I spoke with Maria Rodriguez, head of global consumer communications at AirBnB, about the company’s interest and involvement in the Smart Cities movement.
“We have partnered with many cities around the world, but typically those partnerships are not about harnessing Airbnb’s technology,” she said. “They’re instead about harnessing Airbnb’s community of hosts who are citizens of those cities.”
According to Rodriguez, AirBnB’s technology empowers hosts to become more engaged citizens, unofficial ambassadors to their city, and collaborative partners with their city government.
“To us, a truly smart city is one that leverages technology to engage better with their community, and we are happy to partner in whatever we can,” she said. “We’ll have more to share re: how we help developers design more shareable and flexible housing from the ground up.”
Of course, you cannot talk innovation without mentioning Google.
Their Sidewalk Labs is Google parent Alphabet’s urban innovation organization. It aims to improve urban infrastructure through technological solutions, and is focused on efficient transportation, energy usages and the cost of living. The program is headed by Daniel Doctoroff, the former deputy mayor of New York City.

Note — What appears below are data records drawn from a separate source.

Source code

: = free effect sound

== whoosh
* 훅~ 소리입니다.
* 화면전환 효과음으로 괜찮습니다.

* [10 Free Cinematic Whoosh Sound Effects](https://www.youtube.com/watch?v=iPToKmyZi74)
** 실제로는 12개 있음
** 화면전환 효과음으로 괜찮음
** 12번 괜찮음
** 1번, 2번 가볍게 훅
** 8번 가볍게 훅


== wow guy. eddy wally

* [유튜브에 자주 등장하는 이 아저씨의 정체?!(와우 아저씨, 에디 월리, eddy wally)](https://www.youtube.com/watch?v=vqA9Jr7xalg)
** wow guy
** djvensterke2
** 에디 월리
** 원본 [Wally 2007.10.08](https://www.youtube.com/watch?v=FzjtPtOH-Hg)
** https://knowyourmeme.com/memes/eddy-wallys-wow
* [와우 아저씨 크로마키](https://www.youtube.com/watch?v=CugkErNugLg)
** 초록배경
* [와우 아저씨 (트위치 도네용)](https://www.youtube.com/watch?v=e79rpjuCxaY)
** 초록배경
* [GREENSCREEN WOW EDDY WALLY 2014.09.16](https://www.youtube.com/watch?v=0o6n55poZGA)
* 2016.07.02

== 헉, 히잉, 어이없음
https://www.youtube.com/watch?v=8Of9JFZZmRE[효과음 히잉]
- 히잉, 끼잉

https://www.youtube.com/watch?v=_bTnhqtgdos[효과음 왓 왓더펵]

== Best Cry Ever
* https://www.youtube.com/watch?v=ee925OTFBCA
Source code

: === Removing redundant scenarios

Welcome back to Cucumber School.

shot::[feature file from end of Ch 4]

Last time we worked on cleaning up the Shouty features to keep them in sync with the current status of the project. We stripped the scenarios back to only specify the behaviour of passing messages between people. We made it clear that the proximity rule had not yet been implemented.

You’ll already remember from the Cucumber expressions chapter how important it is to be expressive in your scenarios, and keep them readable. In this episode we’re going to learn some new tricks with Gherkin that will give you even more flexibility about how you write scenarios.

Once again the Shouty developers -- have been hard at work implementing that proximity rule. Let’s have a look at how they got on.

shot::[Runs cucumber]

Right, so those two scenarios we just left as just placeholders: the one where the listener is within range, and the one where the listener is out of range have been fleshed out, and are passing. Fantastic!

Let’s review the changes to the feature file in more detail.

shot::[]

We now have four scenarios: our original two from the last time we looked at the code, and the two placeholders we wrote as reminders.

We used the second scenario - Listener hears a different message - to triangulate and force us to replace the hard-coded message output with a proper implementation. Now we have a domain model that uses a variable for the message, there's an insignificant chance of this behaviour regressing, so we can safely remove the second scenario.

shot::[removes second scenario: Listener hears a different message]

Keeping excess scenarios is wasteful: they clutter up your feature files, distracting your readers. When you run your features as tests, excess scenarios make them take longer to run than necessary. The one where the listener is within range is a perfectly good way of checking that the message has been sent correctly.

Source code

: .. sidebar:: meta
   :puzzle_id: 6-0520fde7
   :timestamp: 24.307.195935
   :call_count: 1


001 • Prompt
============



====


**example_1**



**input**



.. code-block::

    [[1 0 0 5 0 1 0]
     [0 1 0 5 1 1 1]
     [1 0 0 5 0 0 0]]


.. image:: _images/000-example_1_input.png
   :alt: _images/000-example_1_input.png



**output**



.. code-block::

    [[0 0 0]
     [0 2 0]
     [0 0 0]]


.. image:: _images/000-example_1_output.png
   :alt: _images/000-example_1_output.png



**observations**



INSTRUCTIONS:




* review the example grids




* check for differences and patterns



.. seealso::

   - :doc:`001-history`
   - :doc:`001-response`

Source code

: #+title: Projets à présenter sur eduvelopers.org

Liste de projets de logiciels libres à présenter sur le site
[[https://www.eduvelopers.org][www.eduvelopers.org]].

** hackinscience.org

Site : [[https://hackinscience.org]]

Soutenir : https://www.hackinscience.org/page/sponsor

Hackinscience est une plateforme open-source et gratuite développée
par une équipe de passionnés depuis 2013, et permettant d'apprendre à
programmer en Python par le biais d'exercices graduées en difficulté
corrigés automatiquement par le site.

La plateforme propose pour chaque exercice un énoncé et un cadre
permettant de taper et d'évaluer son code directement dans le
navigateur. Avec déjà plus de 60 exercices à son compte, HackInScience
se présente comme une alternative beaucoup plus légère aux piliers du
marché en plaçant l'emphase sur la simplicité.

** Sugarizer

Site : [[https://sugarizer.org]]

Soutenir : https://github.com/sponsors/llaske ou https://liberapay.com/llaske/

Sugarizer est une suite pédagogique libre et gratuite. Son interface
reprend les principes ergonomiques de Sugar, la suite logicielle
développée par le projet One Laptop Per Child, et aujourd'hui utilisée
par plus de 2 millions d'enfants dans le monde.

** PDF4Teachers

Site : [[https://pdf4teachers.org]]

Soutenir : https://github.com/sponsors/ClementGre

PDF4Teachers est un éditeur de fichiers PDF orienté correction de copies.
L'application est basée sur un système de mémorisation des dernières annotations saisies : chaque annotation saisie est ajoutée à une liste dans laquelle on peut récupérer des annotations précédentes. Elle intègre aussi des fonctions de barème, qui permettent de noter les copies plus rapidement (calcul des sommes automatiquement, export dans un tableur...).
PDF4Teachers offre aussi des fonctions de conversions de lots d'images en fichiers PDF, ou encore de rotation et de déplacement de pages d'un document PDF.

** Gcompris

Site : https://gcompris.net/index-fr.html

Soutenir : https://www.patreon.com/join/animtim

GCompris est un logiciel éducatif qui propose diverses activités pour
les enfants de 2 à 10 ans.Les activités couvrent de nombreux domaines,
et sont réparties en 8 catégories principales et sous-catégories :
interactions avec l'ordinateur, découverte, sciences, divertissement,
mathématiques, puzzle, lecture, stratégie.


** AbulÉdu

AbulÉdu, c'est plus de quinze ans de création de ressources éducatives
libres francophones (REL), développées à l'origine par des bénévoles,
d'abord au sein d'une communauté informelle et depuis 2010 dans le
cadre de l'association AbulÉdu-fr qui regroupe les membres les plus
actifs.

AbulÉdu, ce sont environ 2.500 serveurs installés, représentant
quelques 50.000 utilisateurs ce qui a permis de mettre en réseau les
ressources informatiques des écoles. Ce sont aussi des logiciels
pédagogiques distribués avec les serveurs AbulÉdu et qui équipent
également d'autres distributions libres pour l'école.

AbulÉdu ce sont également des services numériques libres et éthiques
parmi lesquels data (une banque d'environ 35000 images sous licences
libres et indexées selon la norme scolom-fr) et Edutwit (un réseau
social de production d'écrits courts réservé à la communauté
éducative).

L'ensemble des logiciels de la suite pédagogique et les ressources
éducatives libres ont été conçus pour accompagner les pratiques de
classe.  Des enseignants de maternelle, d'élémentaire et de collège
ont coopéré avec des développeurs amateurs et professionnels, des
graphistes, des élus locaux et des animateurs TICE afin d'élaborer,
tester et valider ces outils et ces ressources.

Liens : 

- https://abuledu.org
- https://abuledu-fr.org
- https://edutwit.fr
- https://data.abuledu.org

According to Doctoroff, when Larry Page announced the creation of Sidewalk Labs last summer, he recognized that digital innovations have an enormous capacity to address big urban challenges like housing affordability, transportation efficiency, and energy conservation. One of the barriers to faster and wider change is a lack of dialogue between the people who live in today’s cities and the folks who build tomorrow’s technologies. Larry’s diagnosis of the problem was spot on: it takes a strong “big-picture view of the many factors that affect city life” to “develop the technologies and partnerships you need to make a difference.”
GE also has big smart city plans
General Electric is also investing time and resources into the Smart City movement. According to their Facebook page, “Current, powered by GE, is a digital power service built to transform the way we use energy.”
Imagine using the most advanced technologies to make real-time decisions about your energy use. Imagine intelligent environments where buildings can generate power on-site, or on the grid through networked lighting. Imagine Smart Cities where road fixtures can communicate with parking spaces.”
According to Current’s website, they achieved $1 billion in revenue during their first year and they are the first to build holistic energy solutions for cities and businesses.
Regardless of which cities around the world become the first truly Smart Cities, it is evident that there are many brilliant people and world renowned companies working on making this movement a reality. Because of the complicated infrastructure of modern day cities, companies and organizations who attempt to create Smart Cities alone will fail. The strongest path to success will be from companies that create strategic partnerships that use the unique expertise of each partner.